Below are records. Find each line in them that holds the word "wrist" and copy it.

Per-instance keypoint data
────────────────────────────────────────
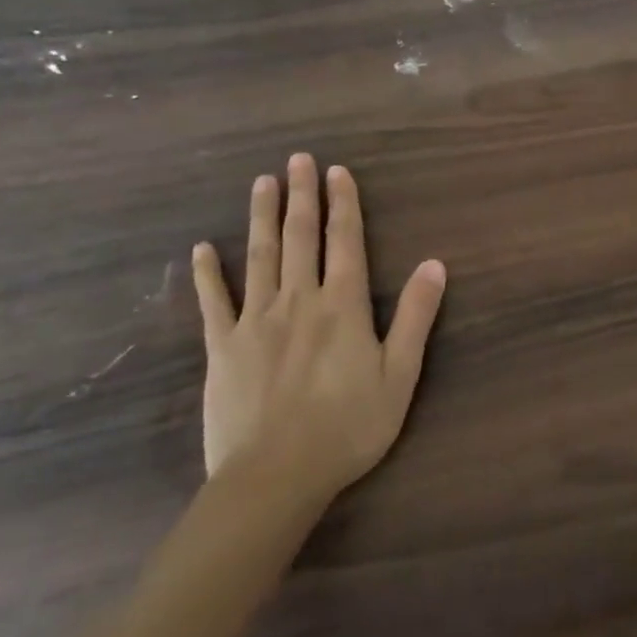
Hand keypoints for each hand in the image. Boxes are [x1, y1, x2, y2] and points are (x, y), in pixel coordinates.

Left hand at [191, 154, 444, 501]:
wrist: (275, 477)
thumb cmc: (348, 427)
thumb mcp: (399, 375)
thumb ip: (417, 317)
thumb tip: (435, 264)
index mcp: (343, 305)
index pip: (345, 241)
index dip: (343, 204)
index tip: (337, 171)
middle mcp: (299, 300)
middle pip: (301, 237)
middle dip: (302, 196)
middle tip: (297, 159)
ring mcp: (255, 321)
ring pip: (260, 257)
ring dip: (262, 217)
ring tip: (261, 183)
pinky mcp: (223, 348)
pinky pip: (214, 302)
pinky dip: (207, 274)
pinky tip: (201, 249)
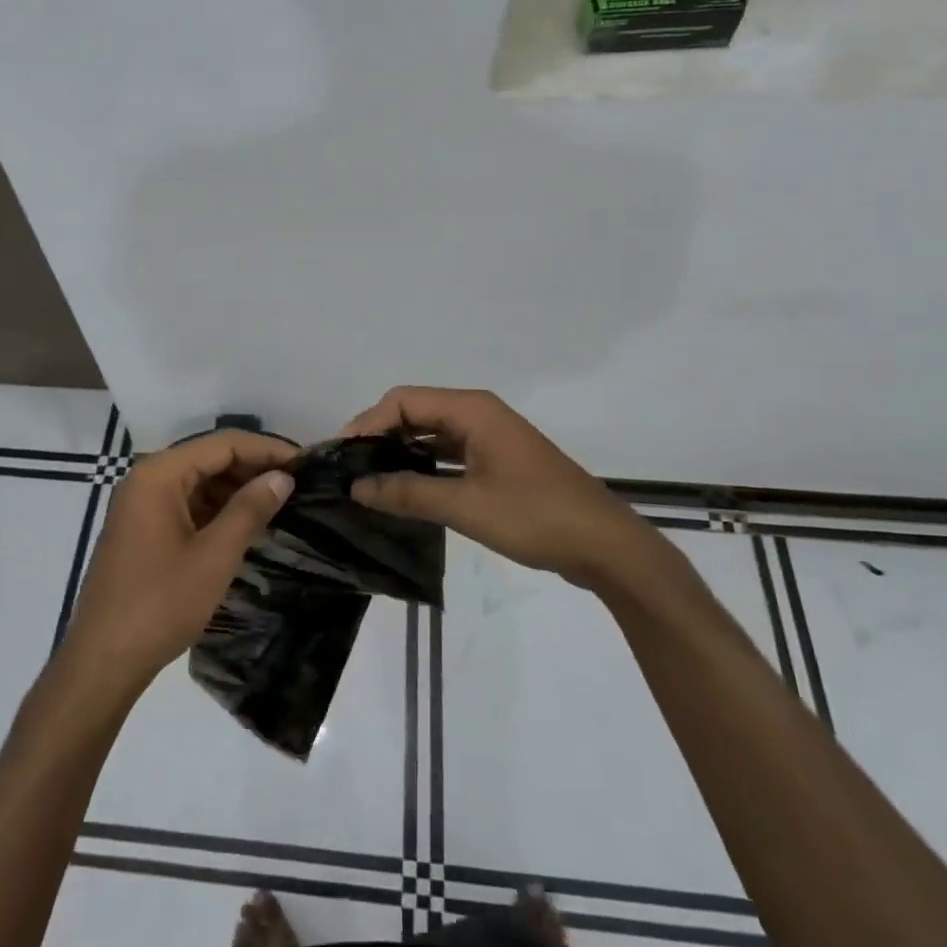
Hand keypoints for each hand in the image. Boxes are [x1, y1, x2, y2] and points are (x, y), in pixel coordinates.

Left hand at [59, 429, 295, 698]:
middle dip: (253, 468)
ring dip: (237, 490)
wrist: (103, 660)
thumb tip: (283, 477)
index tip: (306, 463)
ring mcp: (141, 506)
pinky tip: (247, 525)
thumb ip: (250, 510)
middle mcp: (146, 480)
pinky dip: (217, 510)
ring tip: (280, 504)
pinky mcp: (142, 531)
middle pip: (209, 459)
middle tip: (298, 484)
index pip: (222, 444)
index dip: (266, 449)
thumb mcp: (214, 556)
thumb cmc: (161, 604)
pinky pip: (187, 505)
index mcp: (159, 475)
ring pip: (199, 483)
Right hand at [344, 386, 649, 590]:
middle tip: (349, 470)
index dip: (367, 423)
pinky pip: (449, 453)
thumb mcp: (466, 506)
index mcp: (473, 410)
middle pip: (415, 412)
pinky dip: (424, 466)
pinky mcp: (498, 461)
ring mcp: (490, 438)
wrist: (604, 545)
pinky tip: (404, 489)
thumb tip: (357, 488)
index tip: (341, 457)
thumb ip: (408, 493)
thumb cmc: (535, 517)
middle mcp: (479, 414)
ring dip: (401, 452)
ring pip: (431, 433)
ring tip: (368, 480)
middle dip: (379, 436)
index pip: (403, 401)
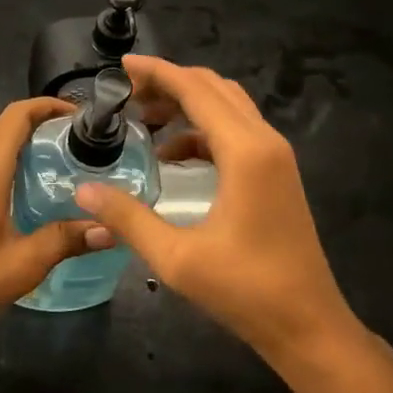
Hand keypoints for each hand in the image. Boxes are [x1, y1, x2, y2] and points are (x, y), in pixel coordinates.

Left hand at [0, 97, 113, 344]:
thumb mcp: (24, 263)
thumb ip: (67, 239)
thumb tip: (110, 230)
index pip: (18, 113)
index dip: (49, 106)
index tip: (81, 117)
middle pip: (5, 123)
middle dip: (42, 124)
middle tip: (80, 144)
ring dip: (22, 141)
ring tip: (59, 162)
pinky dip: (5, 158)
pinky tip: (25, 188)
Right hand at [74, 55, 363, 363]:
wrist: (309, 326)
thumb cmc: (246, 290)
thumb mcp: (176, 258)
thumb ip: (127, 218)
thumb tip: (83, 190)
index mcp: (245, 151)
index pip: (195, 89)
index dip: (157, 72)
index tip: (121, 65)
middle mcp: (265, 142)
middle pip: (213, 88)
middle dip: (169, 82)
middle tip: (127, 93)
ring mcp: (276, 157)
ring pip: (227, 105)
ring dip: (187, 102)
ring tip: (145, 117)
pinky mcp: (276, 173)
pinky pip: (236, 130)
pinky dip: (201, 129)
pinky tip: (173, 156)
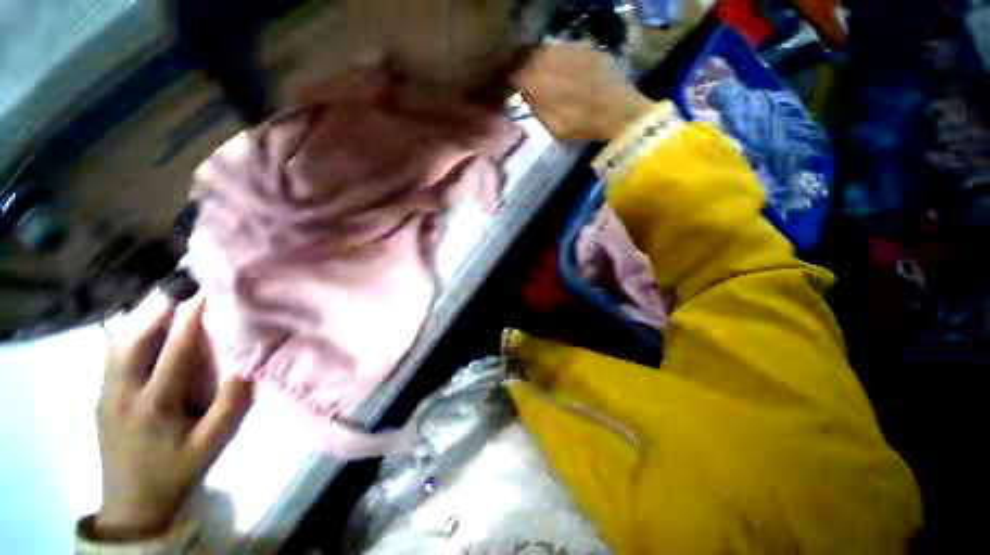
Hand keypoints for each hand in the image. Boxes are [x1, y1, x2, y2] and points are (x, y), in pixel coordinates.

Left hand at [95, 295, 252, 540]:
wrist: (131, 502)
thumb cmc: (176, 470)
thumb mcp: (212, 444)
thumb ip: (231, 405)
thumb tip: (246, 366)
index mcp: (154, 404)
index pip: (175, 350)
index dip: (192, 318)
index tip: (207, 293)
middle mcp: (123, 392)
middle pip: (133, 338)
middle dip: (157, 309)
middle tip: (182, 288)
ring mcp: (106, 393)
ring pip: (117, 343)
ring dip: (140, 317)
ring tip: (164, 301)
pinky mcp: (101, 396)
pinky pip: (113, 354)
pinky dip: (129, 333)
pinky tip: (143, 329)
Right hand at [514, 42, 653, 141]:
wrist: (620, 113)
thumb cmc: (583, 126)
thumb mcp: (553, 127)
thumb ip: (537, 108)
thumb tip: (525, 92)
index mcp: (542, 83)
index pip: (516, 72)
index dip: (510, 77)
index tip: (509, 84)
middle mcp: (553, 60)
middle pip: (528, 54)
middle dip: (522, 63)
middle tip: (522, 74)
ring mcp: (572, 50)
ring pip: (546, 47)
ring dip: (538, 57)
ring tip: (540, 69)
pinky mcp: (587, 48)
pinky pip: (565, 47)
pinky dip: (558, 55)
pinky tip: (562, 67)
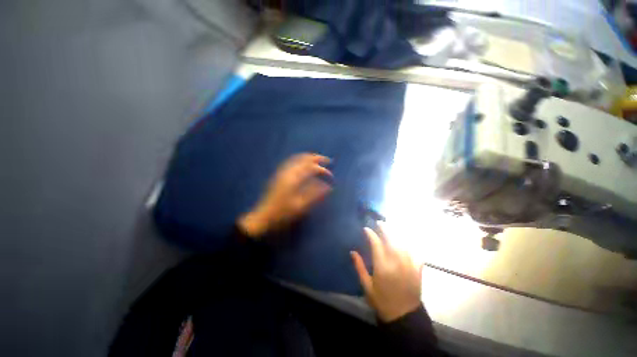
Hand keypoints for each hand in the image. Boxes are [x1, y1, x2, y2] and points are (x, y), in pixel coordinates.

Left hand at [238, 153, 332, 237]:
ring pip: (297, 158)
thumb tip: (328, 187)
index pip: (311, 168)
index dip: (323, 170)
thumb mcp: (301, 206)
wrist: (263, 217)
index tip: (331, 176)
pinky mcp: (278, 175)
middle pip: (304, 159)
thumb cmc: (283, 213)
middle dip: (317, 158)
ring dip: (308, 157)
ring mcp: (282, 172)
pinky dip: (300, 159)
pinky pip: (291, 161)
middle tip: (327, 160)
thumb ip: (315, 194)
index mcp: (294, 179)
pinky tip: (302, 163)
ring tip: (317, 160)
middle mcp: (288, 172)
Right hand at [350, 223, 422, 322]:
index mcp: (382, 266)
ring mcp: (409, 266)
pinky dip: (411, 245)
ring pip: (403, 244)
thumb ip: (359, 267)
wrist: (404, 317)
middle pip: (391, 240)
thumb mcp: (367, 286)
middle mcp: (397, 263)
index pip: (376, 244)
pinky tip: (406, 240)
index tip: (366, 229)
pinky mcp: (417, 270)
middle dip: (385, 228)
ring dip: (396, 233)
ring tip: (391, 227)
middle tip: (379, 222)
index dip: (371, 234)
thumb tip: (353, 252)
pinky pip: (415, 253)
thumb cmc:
────────────────────────────────────────
Answer:
wrist: (275, 477)
wrist: (103, 660)
wrist: (604, 545)
wrist: (309, 326)
wrist: (131, 502)
wrist: (620, 113)
wrist: (263, 217)
wrist: (404, 317)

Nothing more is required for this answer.